▸ SUPPLIED TEXT
━━━━━━━━━━━━━━━━
# Tyler's shrimp salad at Applebee's



## Constance

I don't remember the exact name of the dish, but it sure was delicious! 
The salad consisted of lovely crisp hearts of Romaine, topped plentifully with chunks of avacado, good smoked bacon pieces, cherry tomatoes, sliced black olives, seasoned boiled shrimp and a very flavorfull viaigrette. I did add additional salt & pepper, and a squeeze of lemon. 
If I only knew how to make the vinaigrette, I could make this salad at home. It had a thicker consistancy than most vinaigrettes.


----------



## PA Baker

Was is a balsamic or citrus vinaigrette?  
I've seen recipes for some that have a bit of mayo in them to make them thicker.  Would that be the consistency you're looking for?
━━━━━━━━━━━━━━━━
▸ PROVIDED MATERIAL
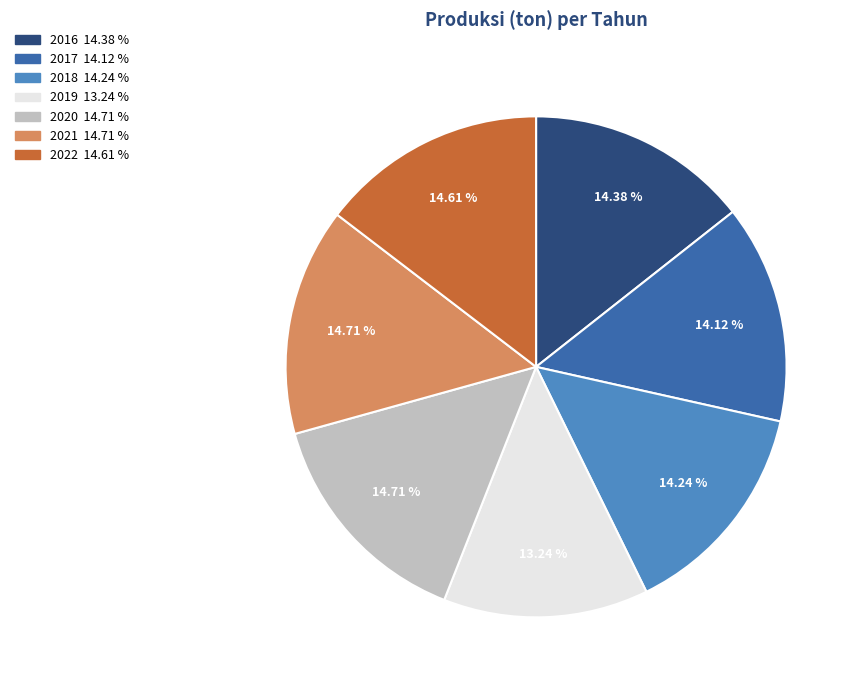

What portion of the pie excludes 2020?

85.3%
━━━━━━━━━━━━━━━━
▸ ACTIONS TO TAKE
1. Decide whether each statement agrees with the shrimp salad thread, answering yes or no and quoting the deciding words: (a) The salad included chunks of avocado. (b) The vinaigrette was thinner than most vinaigrettes. (c) PA Baker has seen vinaigrette recipes that use a bit of mayo to make them thicker.
2. Write the next part of the shrimp salad thread, picking up after its final sentence.
The listing has no connection to the shrimp salad thread.

▸ RESULTS OF THE TASKS
1.
(a) Yes: "topped plentifully with chunks of avacado"
(b) No: "It had a thicker consistancy than most vinaigrettes."
(c) Yes: "I've seen recipes for some that have a bit of mayo in them to make them thicker."

2.
----------



## Caine

Here's your problem:

Applebee's California Shrimp Salad - Succulent grilled shrimp with avocado, bacon, black olives, hard-boiled eggs and grape tomatoes all tossed with Bibb lettuce and *a creamy avocado dressing!*

Now you could make the dressing from scratch by dumping 1 mashed avocado, 1/2 cup sour cream, 1/4 cup milk, 1/4 cup mayonnaise, 1 tablespoon lemon juice, 1/4 teaspoon garlic salt, and 3 drops hot pepper sauce into a blender and letting it fly, or you could just add the meat of a medium sized avocado to 1/2 cup of bottled Italian dressing and run THAT through the blender.

No appluase, please. He steals my recipes, and I steal his!


----------



## Constance

Now that you mention it, Caine, I do remember that from the menu now. Thank you for the recipe!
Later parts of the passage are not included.